This The Simpsons review contains spoilers.
The Simpsons Season 33 Episode 17
Lisa almost learns a lesson on The Simpsons’ “The Sound of Bleeding Gums.” When the Springfield lottery uses a song from local saxophone legend Bleeding Gums Murphy in their commercials, Lisa decides to help her musical idol’s son Monk, played by John Autry II, by any means possible.
Once again, the writers are talking about the show, and how The Simpsons are cited for social justice warrior product placements at the expense of laughs. Homer nails the criticism on the head, advising Lisa not to try to save anyone or anything, and making her promise not to waste her time on lost causes. Like the lottery, there are no winners.
The self-referential setup climaxes with a gag showing 3-second versions of old cartoons which are now politically incorrect. This, and a bit about airing shows even Peacock rejected, pre-cancels cancel culture, setting up the real punchline. The joke is on everyone expecting Lisa to get her comeuppance. “The Sound of Bleeding Gums” is a spin on her I-told-you-do episodes. While the self-awareness works somewhat as a buffer, Lisa still comes across as entitled.
The concept of a deaf child born to a gifted musician is morosely sad in its tragic irony. This itself is sublimely parodied by having Bleeding Gums discover the malady because of a clumsy drunk drummer. The episode features the series’ first-ever use of ASL, and deaf voice actors.
Monk teaches at The Sky’s the Limit, but his adept ability to read lips would be a tad clichéd if it wasn’t quicker than having Lisa learn sign language. The animators draw the characters with four fingers to save production costs but accurately render signs with a missing digit, and artfully foreshadow the auditory challenge with subtle clues, like hooking a doorbell to a light. Also, for unexpected comic subversion. Monk hits enough numbers in the lottery to make a lot of people happy, and Bart comes away with a win.
The central commentary on the exploitation of African American music is done with deft broad strokes. Music companies are parodied with names like “Check is in the Mail Publishing.” The Simpsons note their long-standing commitment to the cause by flashing back to Bleeding Gums’ first appearance, with Kevin Michael Richardson dubbing over Ron Taylor’s original lines enthusing over how well Lisa plays for someone with no real problems.
The episode is filled with clever musical moments. Lyrics catch the old Simpsons musical comedy magic but, because it’s a jazz episode, occasionally go on too long. Scatting is funny, for a while, but tuneful punchlines land with more immediacy.
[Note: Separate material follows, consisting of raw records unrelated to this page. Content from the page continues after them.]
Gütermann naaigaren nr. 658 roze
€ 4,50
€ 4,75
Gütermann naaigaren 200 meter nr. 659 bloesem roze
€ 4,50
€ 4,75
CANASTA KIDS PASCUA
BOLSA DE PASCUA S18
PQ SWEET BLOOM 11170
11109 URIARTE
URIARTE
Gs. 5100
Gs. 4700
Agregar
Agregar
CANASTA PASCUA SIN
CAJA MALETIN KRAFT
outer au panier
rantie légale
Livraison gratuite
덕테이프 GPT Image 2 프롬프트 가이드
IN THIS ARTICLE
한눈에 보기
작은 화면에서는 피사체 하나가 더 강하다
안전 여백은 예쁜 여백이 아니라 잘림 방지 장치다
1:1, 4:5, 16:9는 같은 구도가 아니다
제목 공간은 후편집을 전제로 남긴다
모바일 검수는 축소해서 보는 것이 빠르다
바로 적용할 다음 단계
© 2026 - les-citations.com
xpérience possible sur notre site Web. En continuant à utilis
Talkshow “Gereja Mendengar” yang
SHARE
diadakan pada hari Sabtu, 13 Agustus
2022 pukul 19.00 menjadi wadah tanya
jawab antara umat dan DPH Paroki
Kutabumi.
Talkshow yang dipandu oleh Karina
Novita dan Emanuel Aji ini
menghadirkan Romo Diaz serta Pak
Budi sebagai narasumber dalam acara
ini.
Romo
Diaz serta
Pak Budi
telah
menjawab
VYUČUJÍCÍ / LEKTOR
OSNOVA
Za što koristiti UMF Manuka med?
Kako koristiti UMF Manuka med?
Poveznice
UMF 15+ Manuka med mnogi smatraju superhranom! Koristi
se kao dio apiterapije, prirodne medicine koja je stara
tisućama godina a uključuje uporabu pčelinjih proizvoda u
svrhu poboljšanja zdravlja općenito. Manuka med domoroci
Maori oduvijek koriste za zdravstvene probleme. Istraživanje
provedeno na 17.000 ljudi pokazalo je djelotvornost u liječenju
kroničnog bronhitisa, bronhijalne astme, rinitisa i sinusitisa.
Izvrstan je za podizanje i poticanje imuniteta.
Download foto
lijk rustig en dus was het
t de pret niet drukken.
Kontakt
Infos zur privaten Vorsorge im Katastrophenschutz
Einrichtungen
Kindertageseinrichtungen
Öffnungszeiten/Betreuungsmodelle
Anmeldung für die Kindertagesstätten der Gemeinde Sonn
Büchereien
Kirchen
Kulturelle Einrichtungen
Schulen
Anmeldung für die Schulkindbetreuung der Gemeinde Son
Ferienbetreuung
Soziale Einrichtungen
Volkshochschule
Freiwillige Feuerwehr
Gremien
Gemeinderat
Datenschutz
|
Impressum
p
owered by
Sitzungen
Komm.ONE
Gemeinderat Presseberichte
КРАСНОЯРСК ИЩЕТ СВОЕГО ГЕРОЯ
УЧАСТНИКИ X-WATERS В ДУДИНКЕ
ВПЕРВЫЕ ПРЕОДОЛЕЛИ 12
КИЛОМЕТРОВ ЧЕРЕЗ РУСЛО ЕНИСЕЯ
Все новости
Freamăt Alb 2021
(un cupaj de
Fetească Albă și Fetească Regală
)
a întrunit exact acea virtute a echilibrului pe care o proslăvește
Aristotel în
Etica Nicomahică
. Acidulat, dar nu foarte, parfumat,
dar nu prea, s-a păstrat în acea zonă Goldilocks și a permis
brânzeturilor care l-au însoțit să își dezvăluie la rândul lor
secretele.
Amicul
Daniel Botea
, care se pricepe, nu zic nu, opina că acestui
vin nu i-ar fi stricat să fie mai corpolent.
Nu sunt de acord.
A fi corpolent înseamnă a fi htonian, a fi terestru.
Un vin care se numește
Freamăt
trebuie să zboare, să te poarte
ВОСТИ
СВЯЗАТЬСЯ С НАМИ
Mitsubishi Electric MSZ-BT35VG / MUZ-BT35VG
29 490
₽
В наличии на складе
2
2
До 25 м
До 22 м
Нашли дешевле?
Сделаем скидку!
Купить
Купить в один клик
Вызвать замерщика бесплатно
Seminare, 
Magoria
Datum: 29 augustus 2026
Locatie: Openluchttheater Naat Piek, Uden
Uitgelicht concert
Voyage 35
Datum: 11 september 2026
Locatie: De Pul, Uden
Most of the humor in the episode comes at the expense of jazz, much of it redundant. “Keep money out of jazz” started when the first blue note slipped into an improvisation. It predates riffing on “My Favorite Things.” It’s about time Lisa learns jazz doesn’t help anybody.
The installment is loaded with quick visual jokes thrown into the backgrounds. This might be the end of another beloved minor character. There is a sign at the hospital admissions promising “We finally fired Dr. Nick.” We also hear a reference to Will Smith’s “Bagger Vance.” What are the odds?
Lottery fever is well captured, especially when Reverend Lovejoy gives in to temptation. He hawks The Bible as “the original book of numbers.” He also gets the best line, about Jesus saying a lot of weird stuff after turning water into wine. He may as well be talking about continuity. Kent Brockman already won the lottery in the episode “Dog of Death,” from 1992. Bleeding Gums told Lisa he doesn’t really have a family in earlier seasons.
The episode proves Lisa has a very active imagination. Some might say proactive. She even gets usable information from her wish-fulfilled Bleeding Gums conjuration, a figment of her imagination which only tells her what she wants to hear.
“The Sound of Bleeding Gums” is sweet, but not cavity-inducing. Homer is never prouder of Lisa than when she’s ready to quit, and even more so of Bart who never even tried. There is always dubious hope. The Simpsons’ latest season has seen a lot of character development liberally scattered throughout Springfield, much of it lateral.